### Action item
Report the count of lines in the records that contain "like", without any added text.

### Listed records
##########

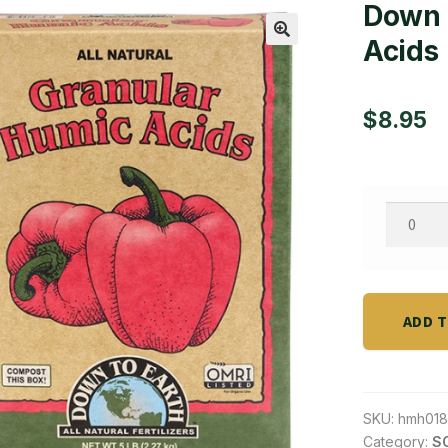
Down 
Acids
🔍
$
8.95
Down
To
Earth
Granula
Humic
ADD 
Acid
-
5
SKU:
hmh018
lb
Category:
SO
quantity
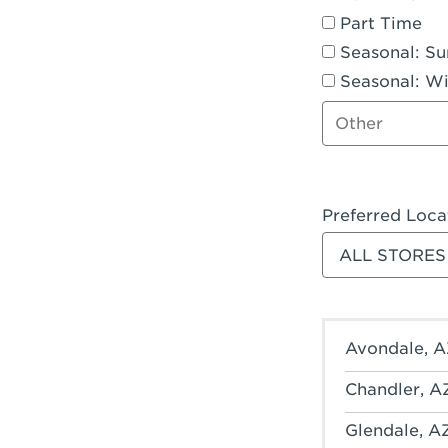
Part Time
Seasonal: S
Seasonal: Wi
Other job type
Preferred Loca
Filter stores
Avondale, A
Chandler, A
Glendale, A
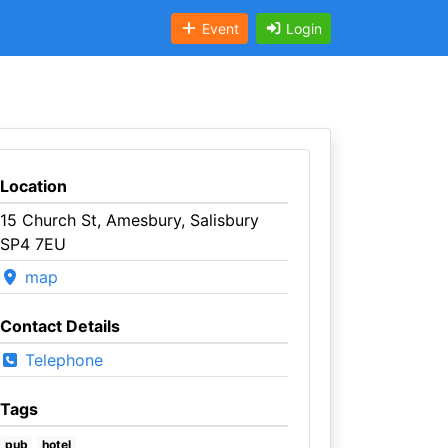
Event
Login
Location
15 Church St, Amesbury, Salisbury
SP4 7EU
map
Contact Details
Telephone
Tags
pub
hotel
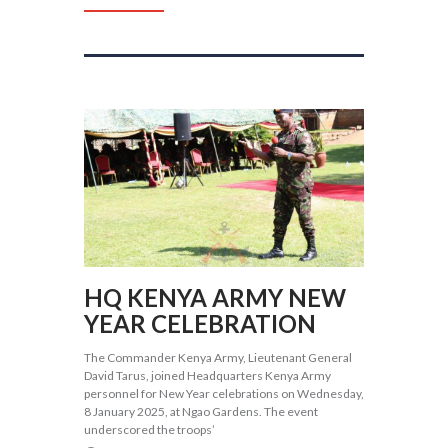
HQ KENYA ARMY NEW
YEAR CELEBRATION
The Commander Kenya Army, Lieutenant General
David Tarus, joined Headquarters Kenya Army
personnel for New Year celebrations on Wednesday,
8 January 2025, at Ngao Gardens. The event
underscored the troops’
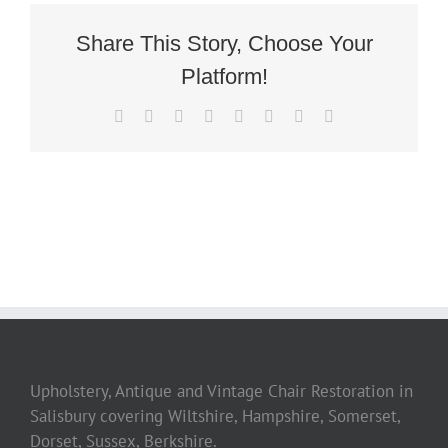
Share This Story, Choose Your
Platform!
Facebook
Twitter
Reddit
LinkedIn
Tumblr
Pinterest
Vk
Email
Upholstery, Antique and Vintage Chair Restoration in
Salisbury covering Wiltshire, Hampshire, Somerset,
Dorset, Sussex, Berkshire.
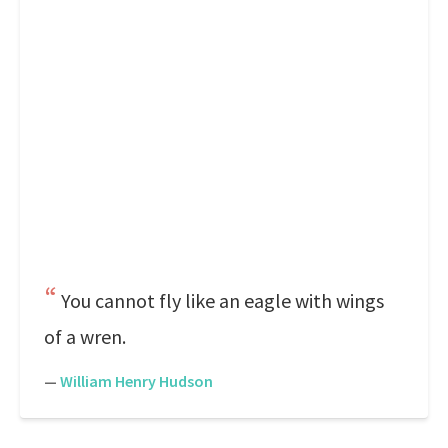
You cannot fly like an eagle with wings
of a wren.
—
William Henry Hudson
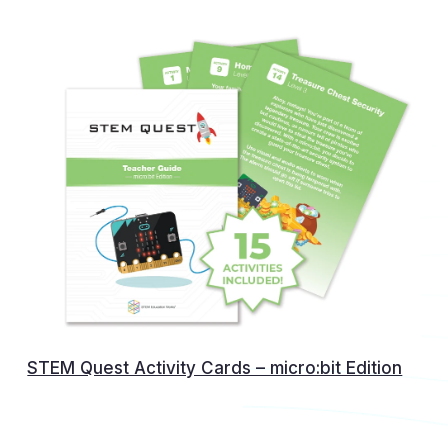
STEM Quest Activity Cards – micro:bit Edition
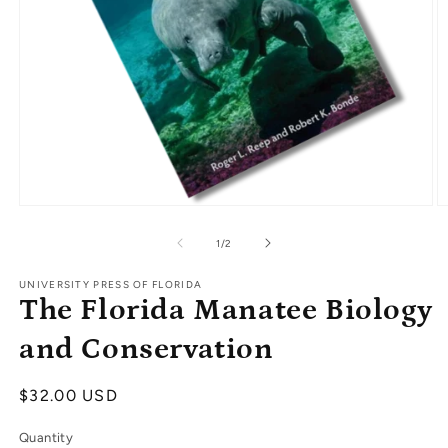
Open
O
media
m
1
2
of
1
/
2
in
in
modal
m
UNIVERSITY PRESS OF FLORIDA
The Florida Manatee Biology
and Conservation
Regular
$32.00 USD
price
Quantity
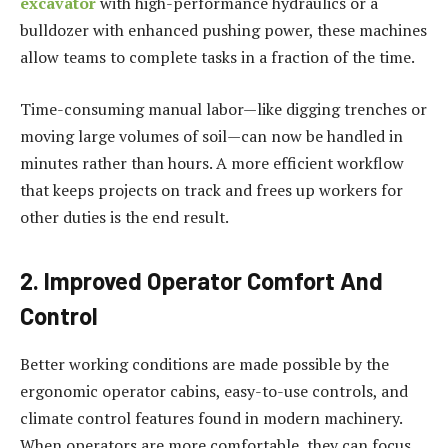
excavator
with high-performance hydraulics or a
bulldozer with enhanced pushing power, these machines
allow teams to complete tasks in a fraction of the time.
Time-consuming manual labor—like digging trenches or
moving large volumes of soil—can now be handled in
minutes rather than hours. A more efficient workflow
that keeps projects on track and frees up workers for
other duties is the end result.
2. Improved Operator Comfort And
Control
Better working conditions are made possible by the
ergonomic operator cabins, easy-to-use controls, and
climate control features found in modern machinery.
When operators are more comfortable, they can focus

##########

### Written solution
2